Thursday, May 28, 2020

Art Heals: She


For those of us old enough to remember, (meaning, me) the cartoon character Popeye the Sailor Man declared "I yam what I yam….”  Those existential words popped into my head during my second cup of coffee this morning. Existentialism being a coffee-driven construct.   Living here in isolation, with one male figure IRL and a lot of disembodied voices and flickering visages populating my world, I have begun to question my sense of identity.  Who yam I?  Woman, friend, wife, zoomer, curator, short person.  But in all these rather shaky incarnations, I identify as feminine.  (Well, in the harsh light of the bathroom mirror, pre-coffee, let’s just say female.)  This is easy enough for me as I speak English, a language that allows me my choice of genderless nouns (like curator, or shorty.)  In addition, gender-neutral neologisms are entering mainstream English to encompass those who identify as non-binary or as genderless.  Myself, I am generally identified as she (as in, she needs more coffee to become herself).

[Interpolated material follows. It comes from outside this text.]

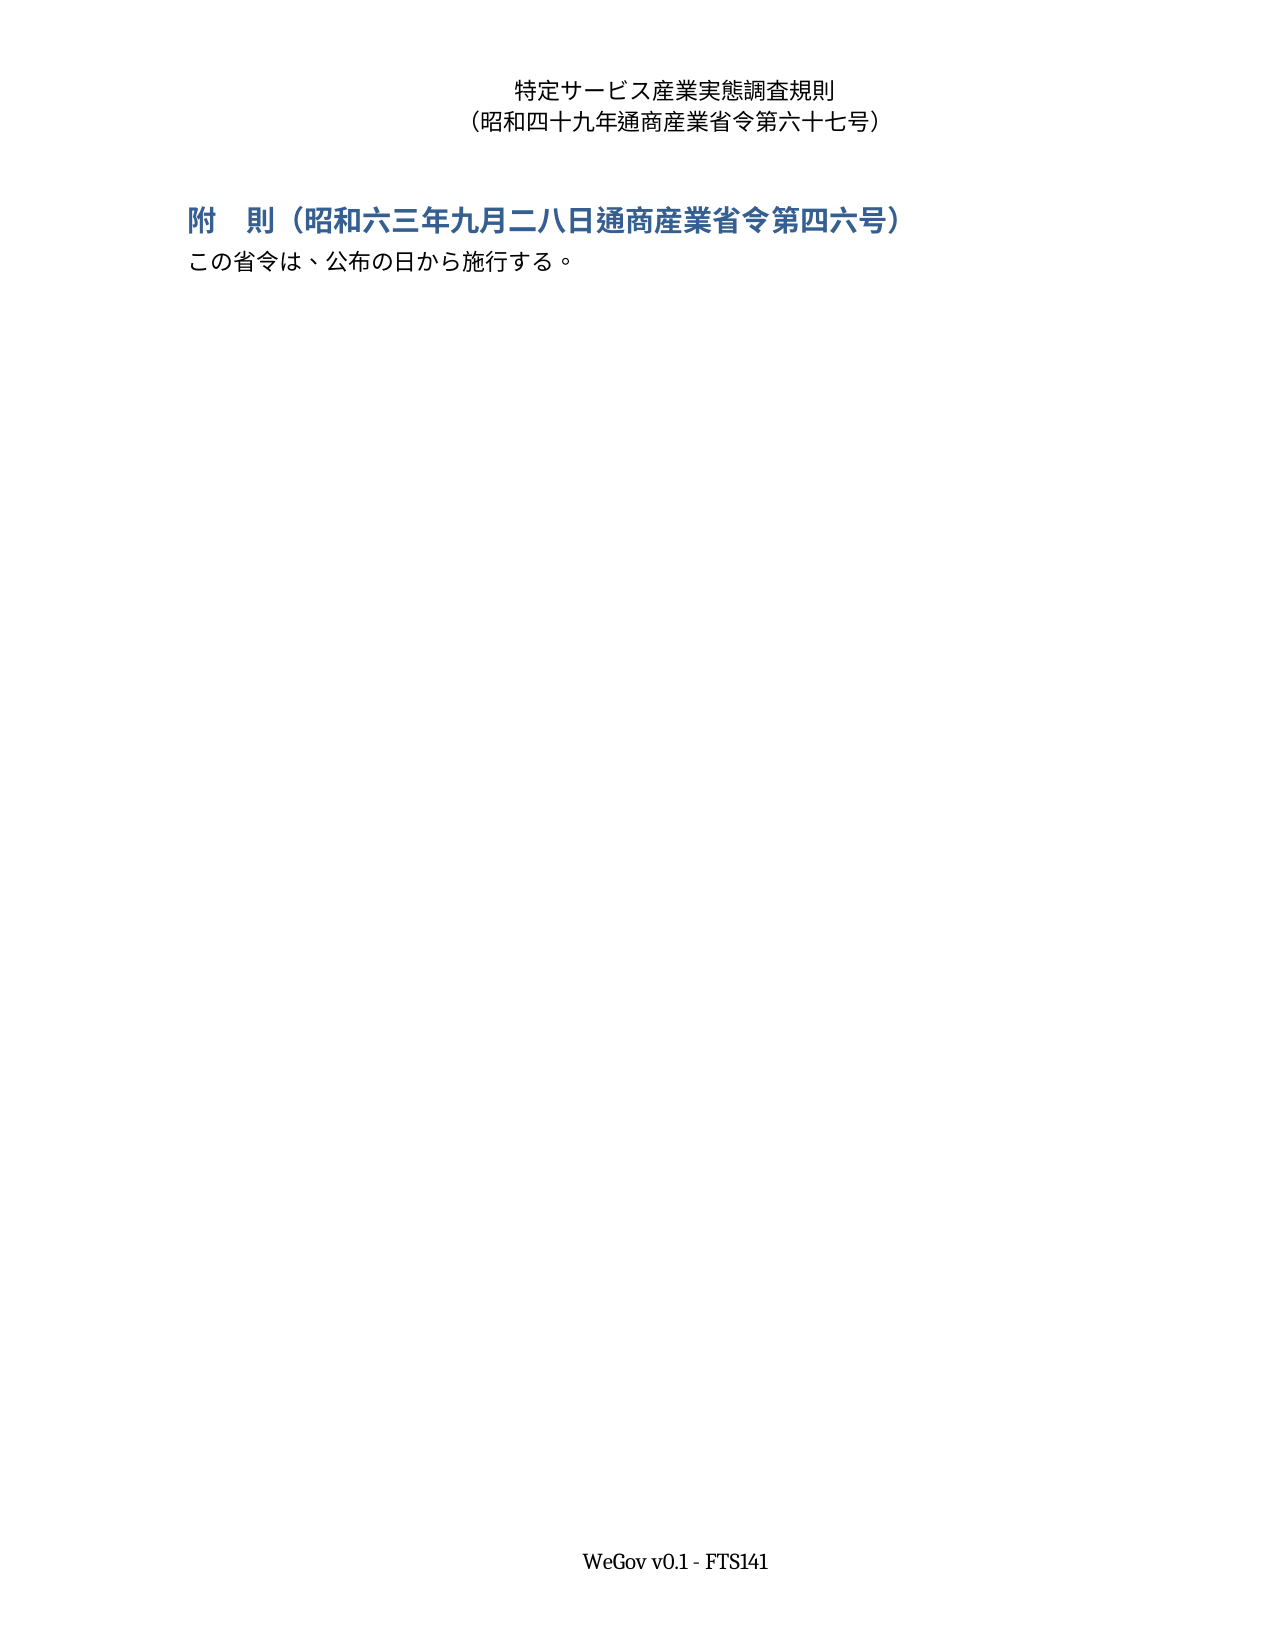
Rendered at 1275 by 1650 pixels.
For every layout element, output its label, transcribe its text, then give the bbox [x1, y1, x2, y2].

text この省令は、公布の日から施行する。 [187, 246, 1087, 277]
subtitle 附 則（昭和六三年九月二八日通商産業省令第四六号） [187, 200, 1087, 240]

However, I also speak German and French, and there the battle of the sexes takes place in the arena of the Article. For example, in French, the masculine gender (le)
supplants the feminine (la) when both, man and woman (they) are referred to in the plural. This inevitably leads to those masculine professionals such as doctor (le médecin), firefighter, (le pompier) and dentist (le dentist) among whom I am sure you have never seen a woman.
But the really interesting thing about this linguistic stereotyping is that grammatical gender can influence one’s thinking. (And you thought all those charts you had to memorize in English class were only to pass Wednesday’s pop quiz.)  There have been some fascinating experiments about this.  In one study, native speakers of Spanish and German, who were all fluent in English, were given English nouns to which they had to attach adjectives.  So, “key”  was seen as “hard, heavy, jagged, metal, and useful” to the German speakers, where the noun in German is masculine, while the Spanish speakers judged it as “ golden, intricate, little, lovely, and tiny,” as the Spanish word is feminine.  I yam what I yam doesn’t apply.
This kind of semantic sorting hat can, and does, sway our thinking in any culture, stereotyping qualities that lead to judgmental and often discriminatory behaviors.
This takes me to the coronavirus (doesn’t everything these days?)   In France, some people have been saying "le Covid," that bad boy.  But the august body of linguistic purification 
the Académie Française has protested! The acronym is feminine! They declared that “the use of the feminine gender would be preferable, and it may not be too late to return the acronym to its proper gender.” Whew.  Blame the girls. Adam and Eve all over again.
Thought I would give you a girl, this time, by Helen Zughaib.  Don’t know about the cat. Art Heals.